On remand, the Seventh Circuit issued its decision, holding provisionally for Graver, later that year. Judge William Allen Woods wrote for a unanimous three-judge panel that carefully considered the distinction drawn in the two cases. "[M]anifestly it is not true of a complainant in equity that when he brings his bill he must come prepared with proof to maintain it, and to meet any defense which may be interposed", he wrote. "It is his privilege to search the conscience of his adversary by requiring him to answer under oath, and if possessed of no other evidence, or means of obtaining it, he must accept or at least yield to the answer as true."

In the original case, Graver had strongly suspected the scheme but had no documentary evidence or witnesses other than the two defendants, both of whom swore falsely that there was no deceitful intent, interest or agreement between them. That perjury constituted an original fraud in addition to the one Graver alleged, not only victimizing him but the court as well. Because of the false testimony the case could not go to trial, bringing it under Throckmortons exception for extrinsic fraud. "The present case does not come within the strict letter, and certainly not within the spirit or reason, of the rule", Woods wrote.
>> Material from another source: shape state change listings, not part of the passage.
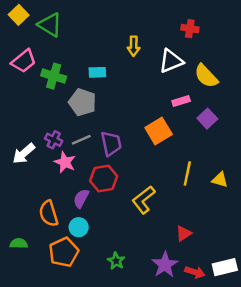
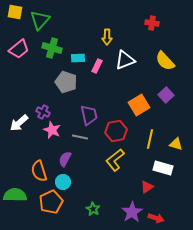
yellow square: (19, 15) -> (15, 12), turned -35
green triangle: (50, 25) -> (40, 20), turned 40
white triangle: (171, 61) -> (125, 60), moved
green cross: (54, 76) -> (52, 48), moved
pink rectangle: (181, 101) -> (97, 66), moved, turned -48
orange square: (159, 131) -> (139, 105), moved
gray line: (81, 140) -> (80, 137), moved, turned 35
red hexagon: (104, 178) -> (116, 131), moved
green semicircle: (19, 243) -> (15, 195), size x1.6
white rectangle: (225, 267) -> (163, 168), moved, turned 30

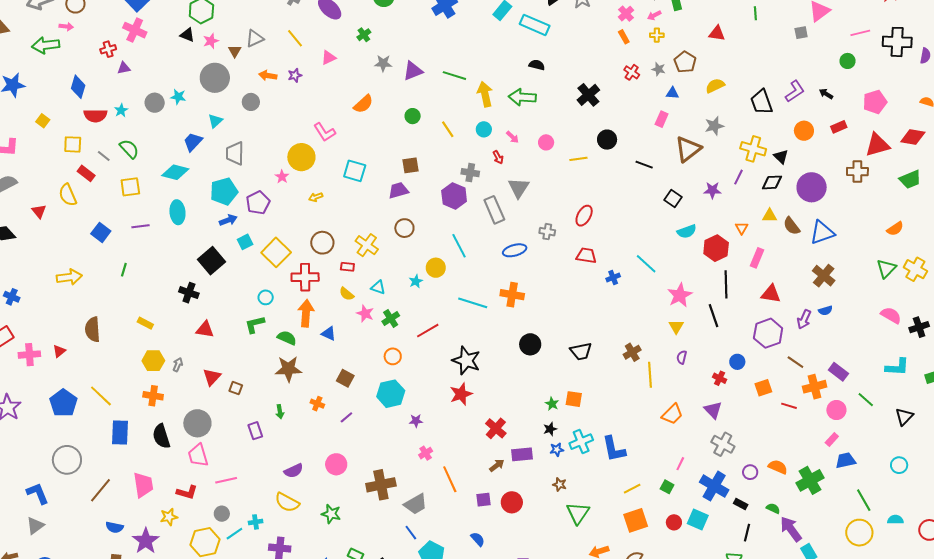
Ultimately, Woods concluded, it was not necessary to reconcile the two cases; in fact both of them justified holding for Graver. "In reason and good conscience a decree obtained as this one is alleged to have been ought to be annulled", he wrote. "There can be no consideration of public policy or of private right on which it ought to stand. There can be and ought to be no repose of society where for such wrongs the courts are incapable of giving redress."

==Subsequent jurisprudence==

In several cases over the next two decades, the Supreme Court cited Graver when refusing cases from the appellate circuits that were certified in their entirety or with only questions of fact.

In 1909's Boring v. Ott, the Wisconsin Supreme Court decided to follow Marshall rather than Throckmorton. Dissenting justice Roujet D. Marshall noted that Graver was supposed "to settle the matter" but did not. A clear statement from the Court was not necessary; Marshall believed that the Supreme Court's rejection of two later cases that asked it to do the same thing as the Seventh Circuit had in Graver, and its restatement of Throckmortons rule in Hilton v. Guyot, were to be taken as indications of support for that case from the Supreme Court.

During the 1930s, federal courts seeking resolution of the apparent conflict between Throckmorton and Marshall took note of Gravers refusal to resolve the issue. The Southern District of Florida characterized Graver as a refusal to decide the question in 1935, and four years later, the Third Circuit, quoting that decision, observed that Graver "must have discouraged others". It chose to follow Marshall, holding that "truth is more important than the trouble it takes to get it." The Supreme Court denied certiorari on that case as well.

Around that time, the Federal Rules of Civil Procedure were introduced, with Rule 60(b) allowing a petition for equitable relief regardless of the type of fraud alleged within a year of the judgement to be attacked. Commentators hoped that when Hazel-Atlas Glass Co. v. Hartford-Empire Co., a complex case on the issue, came before the Court in 1944, it would choose between Throckmorton and Marshall. But while citing both cases, Justice Hugo Black's opinion for a narrow majority instead created an exception for fraud committed by officers of the court. State courts in more recent decisions have noted that the issue remains unresolved.